Using scientific subjects as the basis for artistic inquiry is still a relatively new field, practiced by a small minority. But such artists may well have arrived at a cutting edge of new interests and themes, buttressed by their technical skills. In Rauhala’s case, we see someone preoccupied with a scientific question that has implications for human concerns—philosophy and art included. How can awareness be proven? What does it mean that an animal as ancient—and supposedly primitive—as a stingray can recognize itself? How do we share consciousness with species we had assumed did not reach our level? These questions have much to do with how we view ourselves—whether we are a distinct entity or part of a spectrum of existence, which would likely prove humbling to the majority of people. And maybe that’s why Rauhala’s project carries weight beyond its simple design. Scientific findings have the tendency to show us that we are less—likely far less—important than we think we are. I don’t imagine that everyone would care to know that elephants can see themselves in mirrors (indeed, they are excellent abstract painters—de Kooning said so himself). It is important, though, that we acknowledge our common traits with animals we may think less of.
The other major series in the show had to do with the building blocks of DNA, represented by the letters, TCGA, which define the make-up of DNA but do not explain the narrative of its sequence. In the painting Guardians of the Word (2016), Rauhala depicts the letters TCGA as plunging randomly downward, white on a black background.
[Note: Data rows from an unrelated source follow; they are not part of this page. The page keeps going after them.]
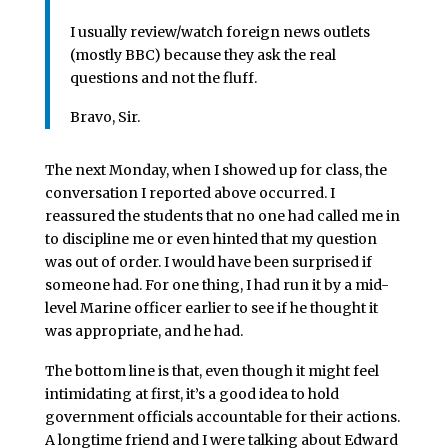
I usually review/watch foreign news outlets
(mostly BBC) because they ask the real
questions and not the fluff.
Bravo, Sir.
The next Monday, when I showed up for class, the
conversation I reported above occurred. I
reassured the students that no one had called me in
to discipline me or even hinted that my question
was out of order. I would have been surprised if
someone had. For one thing, I had run it by a mid-
level Marine officer earlier to see if he thought it
was appropriate, and he had.
The bottom line is that, even though it might feel
intimidating at first, it’s a good idea to hold
government officials accountable for their actions.
A longtime friend and I were talking about Edward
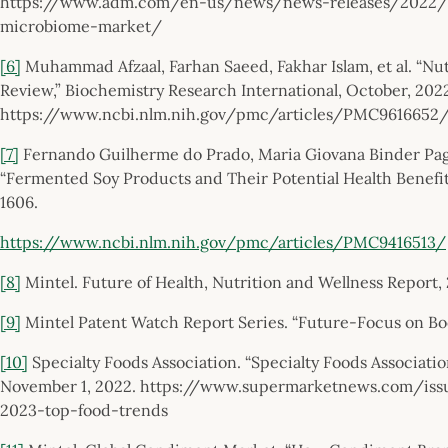
https://www.adm.com/en-us/news/news-releases/2022/6/
microbiome-market/
[6]
Muhammad Afzaal, Farhan Saeed, Fakhar Islam, et al. “Nutr
Review,” Biochemistry Research International, October, 202
https://www.ncbi.nlm.nih.gov/pmc/articles/PMC9616652
[7]
Fernando Guilherme do Prado, Maria Giovana Binder Pagnon
“Fermented Soy Products and Their Potential Health Benefit
1606.
https://www.ncbi.nlm.nih.gov/pmc/articles/PMC9416513/
[8]
Mintel. Future of Health, Nutrition and Wellness Report, 
[9]
Mintel Patent Watch Report Series. “Future-Focus on Bo
[10]
Specialty Foods Association. “Specialty Foods Associati
November 1, 2022. https://www.supermarketnews.com/issue
2023-top-food-trends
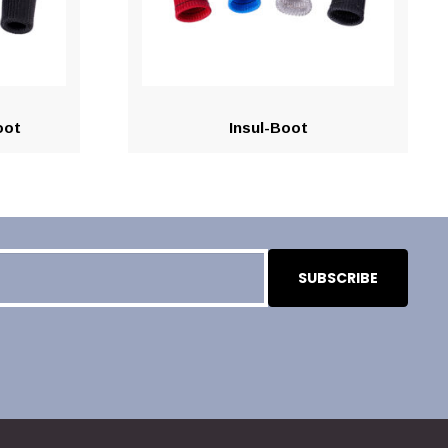
oot
Insul-Boot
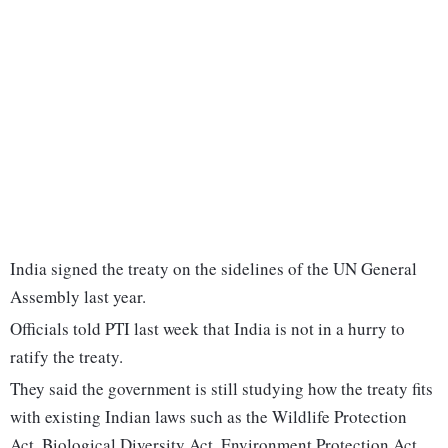
India signed the treaty on the sidelines of the UN General
Assembly last year.
Officials told PTI last week that India is not in a hurry to
ratify the treaty.
They said the government is still studying how the treaty fits
with existing Indian laws such as the Wildlife Protection
Act, Biological Diversity Act, Environment Protection Act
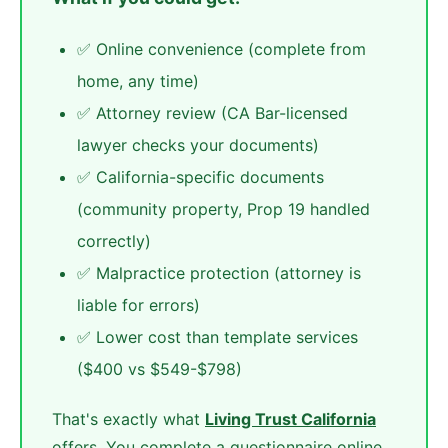
✅ Online convenience (complete from
home, any time)
✅ Attorney review (CA Bar-licensed
lawyer checks your documents)
✅ California-specific documents
(community property, Prop 19 handled
correctly)
✅ Malpractice protection (attorney is
liable for errors)
✅ Lower cost than template services
($400 vs $549-$798)
That's exactly what
Living Trust California
offers. You complete a questionnaire online,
Their free fall seems to represent the chance mutation possibilities of the sequence, and like most of the artist’s work, their reason for being needs to be explained intellectually and scientifically as well as visually. One is often torn between work that explains itself as it is seen in the moment, and work that needs outside information to be fully appreciated. Somehow Rauhala’s work falls into both categories at once. A video from 2001 uses the same imagery—letters falling through empty black space—to make a similar point about the disconnected DNA sequence. Both painting and video deliver sharp visual interest and can be expanded greatly, from their intellectual point of view, by understanding the scientific origins of the imagery. It is certainly difficult to meld the analytic core of the scientific mind with the intuitive heart of art, but Rauhula’s does this with high success.
One of the strongest paintings of the “Mirror Test” series is Challenge (2016), a horizontal painting consisting of two halves. On the top, toward the ends of both sides of the composition, are the black-and-white forms of a ray, with a blue square in the middle—perhaps the patch implanted in the ray to determine whether it can recognize something foreign. Beneath is is a black horizontal bar with a bar-like stub protruding from its middle. In the stub is a colored representation of a ray, not abstracted but closer to its real image. It is likely that Rauhala is illustrating the Mirror Test, but the composition is remarkably balanced and conceptually interesting. Visually, it is a bit of a puzzle, but that adds to its mystery and effectiveness. I think Rauhala is at the forefront of a way of seeing that will become a very rich lode for exploration. There is another person, the Canadian-American artist Naomi Campbell, who also works with scientific concepts—in her case, both world food supply and genetic investigation. Her work and Rauhala’s have developed an esthetic based on experimental knowledge, consistently offering food for thought. They are visionaries using science to make their way.